An Epicyclic / Planetary Gear Train is a coaxial gear arrangement where one or more planet gears orbit around a central sun gear while meshing with an outer ring gear. Power flows through three concentric members — sun, carrier, and ring — and locking any one of them sets a different ratio between the other two. This packs high reduction ratios into a compact, coaxial envelope while splitting load across multiple planet meshes. You see it in every automatic transmission, wind turbine gearbox, and cordless drill on the market.
Epicyclic / Planetary Gear Train Interactive Calculator
Vary sun, planet, and ring tooth counts plus sun speed to see the fixed-ring reduction ratio and carrier output motion.
Equation Used
For the fixed-ring configuration, the sun gear drives the planets and the carrier becomes the output. The reduction ratio is set by the ring-to-sun tooth ratio: larger ring gears or smaller sun gears create more reduction. A valid simple planetary set also satisfies N_r = N_s + 2N_p, so the calculator reports planet tooth fit error.
- Ring gear is fixed and the sun gear is the input.
- Carrier is the output and rotates in the same direction as the sun.
- Ideal kinematics are used; friction, tooth losses, backlash, and deflection are ignored.
- Planet tooth fit is checked using N_r = N_s + 2*N_p.
How the Epicyclic / Planetary Gear Train Works
The Epicyclic / Planetary Gear Train, also called the Planetary Gear Train in automotive and aerospace work, runs three coaxial members at the same time: a central sun gear, an outer internal-tooth ring gear (the annulus), and a planet carrier holding 3 to 5 planet gears that mesh with both. The fundamental trick is that the planets orbit around the sun while spinning on their own pins. Lock the ring and drive the sun, the carrier turns slowly in the same direction. Lock the carrier and drive the sun, the ring turns backwards. Lock the sun and drive the ring, the carrier turns the same way at reduced speed. That gives you three discrete ratios from one set of gears.
Why build it this way? Two reasons. First, load sharing. With 3 planets, each tooth mesh carries roughly a third of the input torque, so you get the torque density of a much larger parallel-shaft gearbox in a fraction of the volume. Second, the input and output shafts sit on the same axis, which matters in places like a wheel hub or a turbine nacelle where you cannot afford an offset.
Tolerances bite hard here. Planet pin position must hold within about 0.02 mm true position on a typical 80 mm carrier — go looser and one planet will carry most of the load while the others coast, the loaded mesh wears, then the load shifts and you get a ratcheting noise under torque reversal. Backlash also stacks: sun-to-planet plus planet-to-ring backlash adds, so a sloppy build that feels fine static will hunt audibly under reversing load. The most common failure modes you see in the field are planet bearing fatigue (needle rollers in the planet bore), ring-gear pitting from misalignment, and carrier deflection under torque that knocks the planets off-parallel and chews the tooth ends.

### Required action 1
In the planetary gear train text, what happens to the ring when the carrier is locked and the sun is driven?
### Required action 2
Return the part of the planetary gear train text that opens with the words containing "Epicyclic / Planetary Gear Train Interactive" and closes with "is the input.".
The records are separate material and have no connection to the gear text.

(Dataset records)
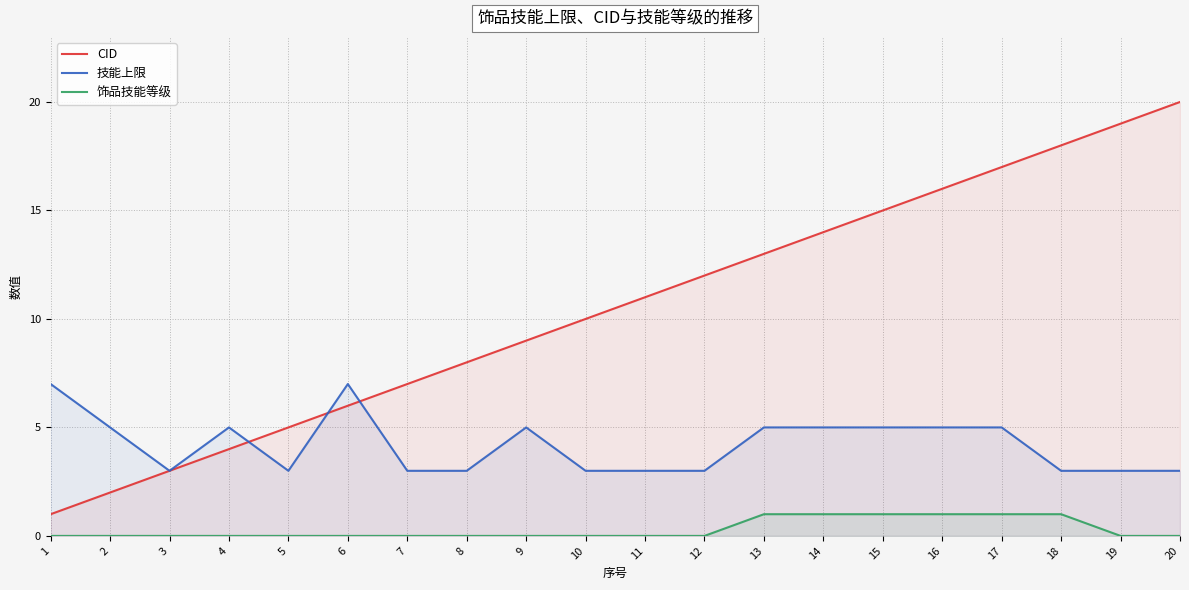

What is the maximum value for CID?

20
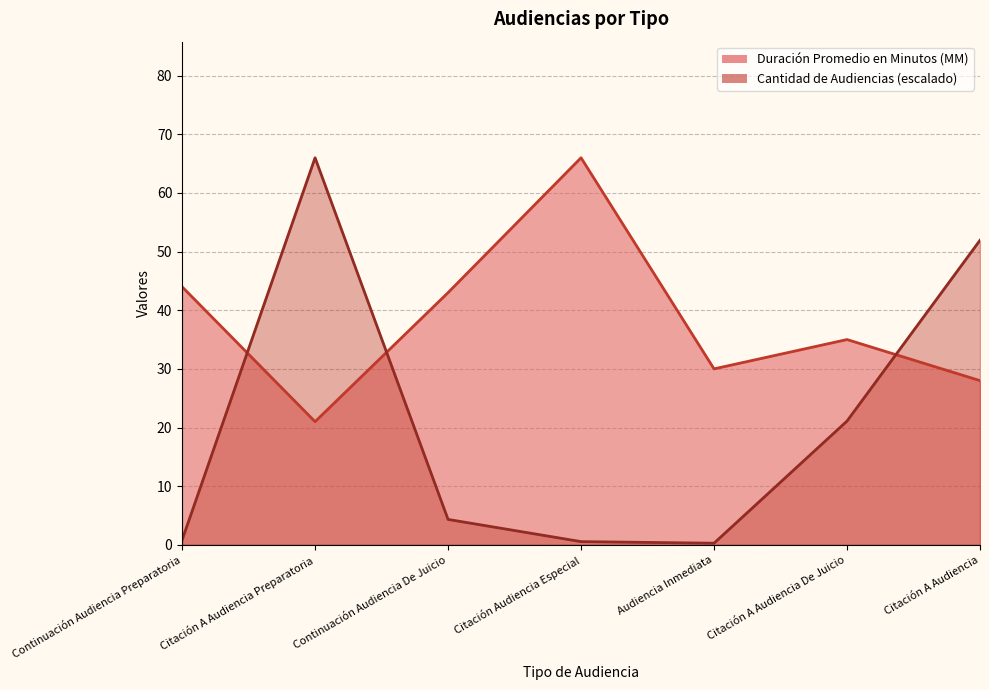

Which series has the largest range (max minus min)?

Cantidad de Audiencias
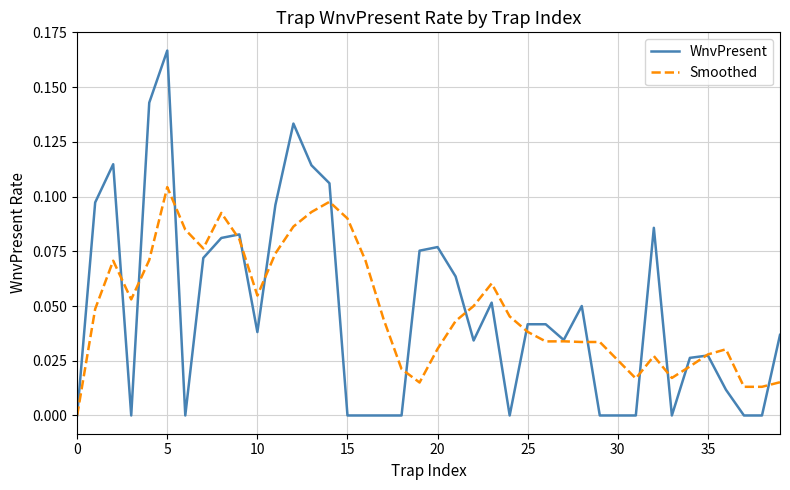

Which series has the widest spread of values?

WnvPresent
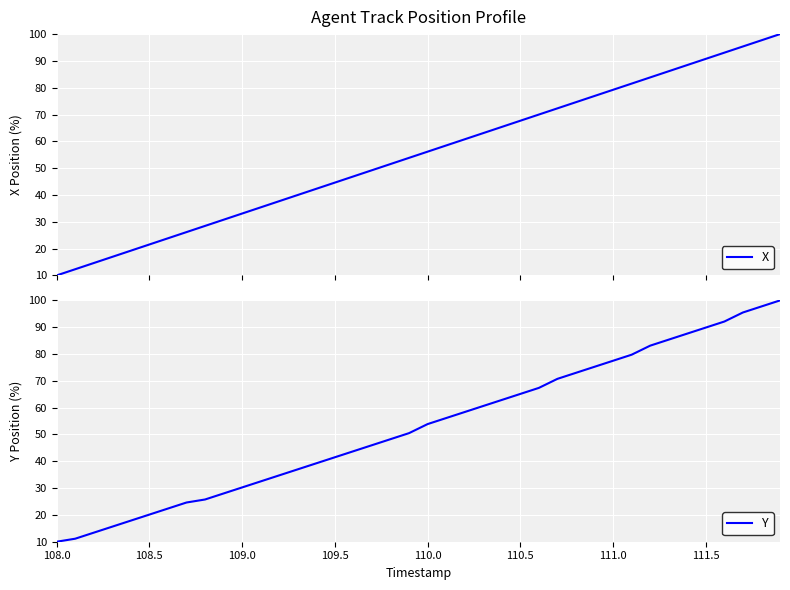

What is the smallest value displayed?

10.0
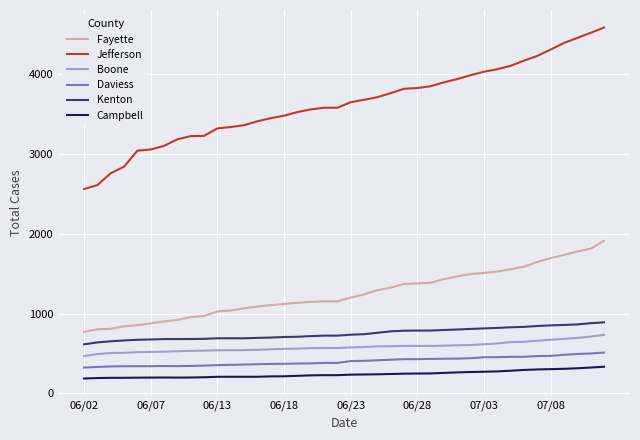

True or false: Jefferson and Campbell intersect in this chart.

False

### Task response 1
The ring turns backwards.

### Task response 2
Epicyclic / Planetary Gear Train Interactive Calculator
Vary sun, planet, and ring tooth counts plus sun speed to see the fixed-ring reduction ratio and carrier output motion.
Equation Used
For the fixed-ring configuration, the sun gear drives the planets and the carrier becomes the output. The reduction ratio is set by the ring-to-sun tooth ratio: larger ring gears or smaller sun gears create more reduction. A valid simple planetary set also satisfies N_r = N_s + 2N_p, so the calculator reports planet tooth fit error.
- Ring gear is fixed and the sun gear is the input.